**Document text:**
Content starts
Monday, September 14, 2015

Twice-stabbed Bug

Twice-stabbed stink bug on my fingertip - REK
I recently visited with Kelly McGowan, the Horticultural Educator for the MU Extension.  She gave me several tiny black bugs from the Botanical Gardens to confirm her initial identification.  By photographing them close up we could confirm that they were the twice-stabbed stink bug, Cosmopepla lintneriana.

M. histrionica - REK
C.  lintneriana is sometimes referred to as the wee harlequin bug.  This is a nod to its coloration and shape, somewhat reminiscent of its larger cousin, the easily recognized harlequin bug (Murgantia histrionica).  It is a member of the
Pentatomidae or stink bug family, and if threatened or handled it puts out a noxious odor.  You need to sniff your fingers to get the full effect.

Twice-stabbed orgy, note yellow eggs below - MJ Hatfield
Both species guard their egg clusters after placing them on host plants.  As you might guess, a bug named "wee" has tiny eggs.  MJ Hatfield has some exceptional photographs of them in Bugguide.
Content ends
**Study material:**
Content starts
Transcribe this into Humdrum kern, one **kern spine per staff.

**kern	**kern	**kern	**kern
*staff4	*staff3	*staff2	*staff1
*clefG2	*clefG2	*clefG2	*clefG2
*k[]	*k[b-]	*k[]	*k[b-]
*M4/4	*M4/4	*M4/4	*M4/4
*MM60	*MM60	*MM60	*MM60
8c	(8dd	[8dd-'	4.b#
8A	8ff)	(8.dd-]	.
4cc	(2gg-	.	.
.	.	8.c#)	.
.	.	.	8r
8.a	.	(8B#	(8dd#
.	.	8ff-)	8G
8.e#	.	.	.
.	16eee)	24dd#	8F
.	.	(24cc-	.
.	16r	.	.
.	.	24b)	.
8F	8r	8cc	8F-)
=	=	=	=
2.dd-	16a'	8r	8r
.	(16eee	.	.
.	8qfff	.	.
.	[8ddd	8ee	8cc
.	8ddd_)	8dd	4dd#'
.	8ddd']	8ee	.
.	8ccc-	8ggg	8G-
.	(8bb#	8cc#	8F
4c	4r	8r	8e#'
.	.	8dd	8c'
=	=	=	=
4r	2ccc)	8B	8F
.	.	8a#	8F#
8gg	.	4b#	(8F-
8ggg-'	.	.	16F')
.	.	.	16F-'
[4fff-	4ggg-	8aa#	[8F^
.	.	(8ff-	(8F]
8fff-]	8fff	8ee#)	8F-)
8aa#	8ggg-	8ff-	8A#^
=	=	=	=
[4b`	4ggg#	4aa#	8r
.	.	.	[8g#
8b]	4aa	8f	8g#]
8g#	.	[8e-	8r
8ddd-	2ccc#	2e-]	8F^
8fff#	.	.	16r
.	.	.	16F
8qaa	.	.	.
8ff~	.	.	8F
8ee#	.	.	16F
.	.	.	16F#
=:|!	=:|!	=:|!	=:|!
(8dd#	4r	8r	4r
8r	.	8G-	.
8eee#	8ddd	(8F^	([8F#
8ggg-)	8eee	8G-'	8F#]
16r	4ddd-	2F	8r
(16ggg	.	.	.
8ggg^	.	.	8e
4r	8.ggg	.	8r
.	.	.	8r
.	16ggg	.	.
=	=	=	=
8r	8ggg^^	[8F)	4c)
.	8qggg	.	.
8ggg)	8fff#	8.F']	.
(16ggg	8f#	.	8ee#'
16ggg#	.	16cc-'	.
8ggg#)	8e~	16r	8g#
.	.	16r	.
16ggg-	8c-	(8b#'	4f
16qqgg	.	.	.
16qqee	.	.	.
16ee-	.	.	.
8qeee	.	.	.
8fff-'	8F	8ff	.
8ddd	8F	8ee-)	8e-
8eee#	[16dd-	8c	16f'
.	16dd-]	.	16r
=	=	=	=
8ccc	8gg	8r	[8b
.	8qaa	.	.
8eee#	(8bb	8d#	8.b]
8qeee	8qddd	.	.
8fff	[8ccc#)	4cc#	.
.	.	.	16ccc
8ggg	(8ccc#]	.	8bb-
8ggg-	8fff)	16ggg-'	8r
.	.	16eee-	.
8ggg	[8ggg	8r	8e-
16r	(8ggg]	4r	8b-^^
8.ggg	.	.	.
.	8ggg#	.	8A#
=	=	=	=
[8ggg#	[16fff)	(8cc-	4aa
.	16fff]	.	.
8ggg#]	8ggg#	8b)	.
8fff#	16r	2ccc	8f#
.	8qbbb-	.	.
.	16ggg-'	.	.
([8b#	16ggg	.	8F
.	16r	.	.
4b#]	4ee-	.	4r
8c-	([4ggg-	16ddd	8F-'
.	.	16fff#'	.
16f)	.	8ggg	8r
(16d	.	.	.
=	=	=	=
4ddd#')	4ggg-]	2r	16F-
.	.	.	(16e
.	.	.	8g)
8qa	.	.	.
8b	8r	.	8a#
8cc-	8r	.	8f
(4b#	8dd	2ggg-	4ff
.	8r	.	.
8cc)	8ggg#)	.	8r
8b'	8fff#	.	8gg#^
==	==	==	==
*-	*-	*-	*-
Content ends
In the twice-stabbed bug post, what other name is sometimes used for Cosmopepla lintneriana?

**Reply to the exercise:** The wee harlequin bug.